Stored data entries:
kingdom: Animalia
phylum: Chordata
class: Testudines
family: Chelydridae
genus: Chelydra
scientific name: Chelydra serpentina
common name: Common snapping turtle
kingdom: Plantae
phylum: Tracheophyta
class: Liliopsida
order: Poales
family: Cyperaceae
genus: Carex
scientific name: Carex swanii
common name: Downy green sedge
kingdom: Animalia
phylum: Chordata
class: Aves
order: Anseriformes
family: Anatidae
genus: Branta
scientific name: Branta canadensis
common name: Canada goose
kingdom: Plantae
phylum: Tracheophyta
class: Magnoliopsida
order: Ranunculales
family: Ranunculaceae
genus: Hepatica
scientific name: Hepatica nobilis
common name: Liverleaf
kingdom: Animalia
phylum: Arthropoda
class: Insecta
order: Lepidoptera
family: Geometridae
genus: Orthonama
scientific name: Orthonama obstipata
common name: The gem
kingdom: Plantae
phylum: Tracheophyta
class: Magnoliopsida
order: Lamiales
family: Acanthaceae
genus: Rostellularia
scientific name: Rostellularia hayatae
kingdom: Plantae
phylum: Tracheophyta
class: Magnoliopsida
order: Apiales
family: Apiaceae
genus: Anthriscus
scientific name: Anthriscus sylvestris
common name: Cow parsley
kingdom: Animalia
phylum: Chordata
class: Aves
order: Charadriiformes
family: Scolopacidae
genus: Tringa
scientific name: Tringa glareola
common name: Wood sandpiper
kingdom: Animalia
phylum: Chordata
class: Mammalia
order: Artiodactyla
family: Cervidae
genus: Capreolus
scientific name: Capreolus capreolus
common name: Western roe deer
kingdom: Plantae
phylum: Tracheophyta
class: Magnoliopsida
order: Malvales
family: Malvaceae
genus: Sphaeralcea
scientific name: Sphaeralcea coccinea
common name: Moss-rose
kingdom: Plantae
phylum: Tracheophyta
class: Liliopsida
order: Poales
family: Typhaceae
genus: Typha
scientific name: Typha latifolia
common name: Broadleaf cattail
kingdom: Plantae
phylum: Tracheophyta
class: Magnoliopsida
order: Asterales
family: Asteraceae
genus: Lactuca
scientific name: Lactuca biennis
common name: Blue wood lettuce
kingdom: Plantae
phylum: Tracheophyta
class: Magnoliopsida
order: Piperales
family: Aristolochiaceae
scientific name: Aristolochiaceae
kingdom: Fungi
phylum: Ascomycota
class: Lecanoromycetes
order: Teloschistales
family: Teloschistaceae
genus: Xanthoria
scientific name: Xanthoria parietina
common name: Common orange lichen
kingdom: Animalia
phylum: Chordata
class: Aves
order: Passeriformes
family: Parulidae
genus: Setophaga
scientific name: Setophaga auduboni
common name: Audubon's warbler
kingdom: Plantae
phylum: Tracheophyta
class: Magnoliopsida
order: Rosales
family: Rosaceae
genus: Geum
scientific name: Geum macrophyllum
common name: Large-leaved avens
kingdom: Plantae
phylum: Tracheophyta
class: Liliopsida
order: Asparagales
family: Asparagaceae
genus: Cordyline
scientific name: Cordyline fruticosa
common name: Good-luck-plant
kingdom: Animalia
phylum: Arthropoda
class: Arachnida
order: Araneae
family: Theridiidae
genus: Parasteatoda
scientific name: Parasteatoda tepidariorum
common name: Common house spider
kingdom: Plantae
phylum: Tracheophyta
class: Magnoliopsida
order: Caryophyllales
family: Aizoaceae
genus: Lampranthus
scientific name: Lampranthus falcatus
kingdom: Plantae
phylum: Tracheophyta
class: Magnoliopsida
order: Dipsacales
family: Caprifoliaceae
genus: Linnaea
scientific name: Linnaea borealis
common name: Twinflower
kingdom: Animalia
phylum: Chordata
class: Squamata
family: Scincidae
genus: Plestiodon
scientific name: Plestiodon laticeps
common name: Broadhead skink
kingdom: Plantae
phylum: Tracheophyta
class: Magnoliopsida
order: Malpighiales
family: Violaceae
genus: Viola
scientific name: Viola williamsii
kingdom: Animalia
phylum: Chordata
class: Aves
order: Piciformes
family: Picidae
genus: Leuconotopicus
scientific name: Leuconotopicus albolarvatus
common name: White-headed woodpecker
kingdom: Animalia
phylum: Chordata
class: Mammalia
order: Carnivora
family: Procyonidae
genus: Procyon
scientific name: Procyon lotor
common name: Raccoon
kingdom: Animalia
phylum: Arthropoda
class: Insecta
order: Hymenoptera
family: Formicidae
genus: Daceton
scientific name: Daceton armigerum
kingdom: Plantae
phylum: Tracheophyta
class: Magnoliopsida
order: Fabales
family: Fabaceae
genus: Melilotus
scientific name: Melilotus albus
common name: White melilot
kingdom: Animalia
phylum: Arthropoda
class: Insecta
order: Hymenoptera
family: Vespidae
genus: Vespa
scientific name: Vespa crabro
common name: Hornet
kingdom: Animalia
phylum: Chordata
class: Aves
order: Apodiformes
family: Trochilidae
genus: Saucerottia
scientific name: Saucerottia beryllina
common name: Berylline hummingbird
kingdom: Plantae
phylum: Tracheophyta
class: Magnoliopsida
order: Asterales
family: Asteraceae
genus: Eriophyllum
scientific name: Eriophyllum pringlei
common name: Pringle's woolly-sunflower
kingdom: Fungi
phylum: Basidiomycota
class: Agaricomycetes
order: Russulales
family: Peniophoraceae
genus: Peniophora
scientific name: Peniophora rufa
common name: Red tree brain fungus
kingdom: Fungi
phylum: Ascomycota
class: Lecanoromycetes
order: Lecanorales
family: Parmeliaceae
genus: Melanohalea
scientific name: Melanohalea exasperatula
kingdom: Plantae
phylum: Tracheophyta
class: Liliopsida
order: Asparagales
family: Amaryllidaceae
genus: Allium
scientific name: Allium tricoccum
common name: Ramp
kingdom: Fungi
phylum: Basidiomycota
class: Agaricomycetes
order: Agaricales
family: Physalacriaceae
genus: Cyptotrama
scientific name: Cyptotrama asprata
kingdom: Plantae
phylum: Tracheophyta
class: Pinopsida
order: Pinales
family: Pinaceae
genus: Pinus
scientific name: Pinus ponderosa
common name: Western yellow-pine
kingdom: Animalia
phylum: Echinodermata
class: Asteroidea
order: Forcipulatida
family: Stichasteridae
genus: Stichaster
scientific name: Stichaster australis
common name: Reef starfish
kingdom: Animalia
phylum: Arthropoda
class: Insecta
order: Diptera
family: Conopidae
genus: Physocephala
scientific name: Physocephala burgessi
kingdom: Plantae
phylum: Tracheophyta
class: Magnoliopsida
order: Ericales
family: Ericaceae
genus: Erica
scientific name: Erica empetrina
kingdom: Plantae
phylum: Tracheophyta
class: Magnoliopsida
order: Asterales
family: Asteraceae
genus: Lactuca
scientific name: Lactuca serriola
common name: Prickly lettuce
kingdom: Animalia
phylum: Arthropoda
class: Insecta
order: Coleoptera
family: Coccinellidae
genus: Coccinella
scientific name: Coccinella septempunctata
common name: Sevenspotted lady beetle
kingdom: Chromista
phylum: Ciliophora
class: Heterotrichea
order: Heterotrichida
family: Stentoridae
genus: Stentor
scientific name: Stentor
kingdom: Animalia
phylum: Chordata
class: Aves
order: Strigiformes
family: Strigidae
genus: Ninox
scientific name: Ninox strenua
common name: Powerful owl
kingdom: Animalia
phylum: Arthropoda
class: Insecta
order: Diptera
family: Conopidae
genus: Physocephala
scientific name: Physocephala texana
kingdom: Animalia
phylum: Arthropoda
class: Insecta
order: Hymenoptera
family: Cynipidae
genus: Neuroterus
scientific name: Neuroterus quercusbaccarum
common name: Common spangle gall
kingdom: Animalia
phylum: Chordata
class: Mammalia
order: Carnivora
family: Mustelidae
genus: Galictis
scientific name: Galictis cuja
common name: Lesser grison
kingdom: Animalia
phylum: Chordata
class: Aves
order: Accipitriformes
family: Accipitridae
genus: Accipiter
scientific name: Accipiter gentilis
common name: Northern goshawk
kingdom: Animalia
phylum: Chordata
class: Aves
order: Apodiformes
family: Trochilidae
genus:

**Objective:**
In the listing, rewrite the lines from the one containing "order: Pinales" through the one containing "common name: Sevenspotted lady beetle", inclusive, changing every "scientific name" to "species" and leaving everything else the same.

**Task answer:**
order: Pinales
family: Pinaceae
genus: Pinus
species: Pinus ponderosa
common name: Western yellow-pine
kingdom: Animalia
phylum: Echinodermata
class: Asteroidea
order: Forcipulatida
family: Stichasteridae
genus: Stichaster
species: Stichaster australis
common name: Reef starfish
kingdom: Animalia
phylum: Arthropoda
class: Insecta
order: Diptera
family: Conopidae
genus: Physocephala
species: Physocephala burgessi
kingdom: Plantae
phylum: Tracheophyta
class: Magnoliopsida
order: Ericales
family: Ericaceae
genus: Erica
species: Erica empetrina
kingdom: Plantae
phylum: Tracheophyta
class: Magnoliopsida
order: Asterales
family: Asteraceae
genus: Lactuca
species: Lactuca serriola
common name: Prickly lettuce
kingdom: Animalia
phylum: Arthropoda
class: Insecta
order: Coleoptera
family: Coccinellidae
genus: Coccinella
species: Coccinella septempunctata
common name: Sevenspotted lady beetle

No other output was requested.